**Assigned task**
Gather every line from the data below that contains the word "hangi", treating uppercase and lowercase letters as different.

**Data provided**
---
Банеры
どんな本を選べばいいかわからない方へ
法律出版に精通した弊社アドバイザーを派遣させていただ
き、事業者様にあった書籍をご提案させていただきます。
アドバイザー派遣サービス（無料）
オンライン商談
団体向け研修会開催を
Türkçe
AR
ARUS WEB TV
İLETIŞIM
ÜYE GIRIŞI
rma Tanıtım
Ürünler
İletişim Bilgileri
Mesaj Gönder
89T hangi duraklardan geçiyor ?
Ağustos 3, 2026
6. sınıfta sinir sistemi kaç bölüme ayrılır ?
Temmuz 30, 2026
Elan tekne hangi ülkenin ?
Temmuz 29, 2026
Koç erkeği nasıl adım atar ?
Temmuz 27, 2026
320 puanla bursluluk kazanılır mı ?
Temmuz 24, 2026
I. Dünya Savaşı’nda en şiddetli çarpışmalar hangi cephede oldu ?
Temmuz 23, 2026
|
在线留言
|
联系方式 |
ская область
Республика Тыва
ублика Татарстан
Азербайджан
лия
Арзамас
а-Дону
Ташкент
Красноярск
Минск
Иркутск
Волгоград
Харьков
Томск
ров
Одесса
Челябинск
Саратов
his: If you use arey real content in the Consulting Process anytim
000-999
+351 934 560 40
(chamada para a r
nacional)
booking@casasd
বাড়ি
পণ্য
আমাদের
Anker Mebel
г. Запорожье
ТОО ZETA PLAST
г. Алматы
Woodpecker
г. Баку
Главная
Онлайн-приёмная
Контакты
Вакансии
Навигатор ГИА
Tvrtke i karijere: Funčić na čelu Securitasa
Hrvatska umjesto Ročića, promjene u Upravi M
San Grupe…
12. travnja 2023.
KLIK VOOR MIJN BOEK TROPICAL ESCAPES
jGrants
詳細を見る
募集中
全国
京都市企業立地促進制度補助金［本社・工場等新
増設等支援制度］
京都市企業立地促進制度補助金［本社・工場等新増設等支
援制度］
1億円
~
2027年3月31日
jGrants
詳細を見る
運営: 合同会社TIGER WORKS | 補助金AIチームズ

**Task output**
89T hangi duraklardan geçiyor ?
Elan tekne hangi ülkenin ?
I. Dünya Savaşı’nda en şiddetli çarpışmalar hangi cephede oldu ?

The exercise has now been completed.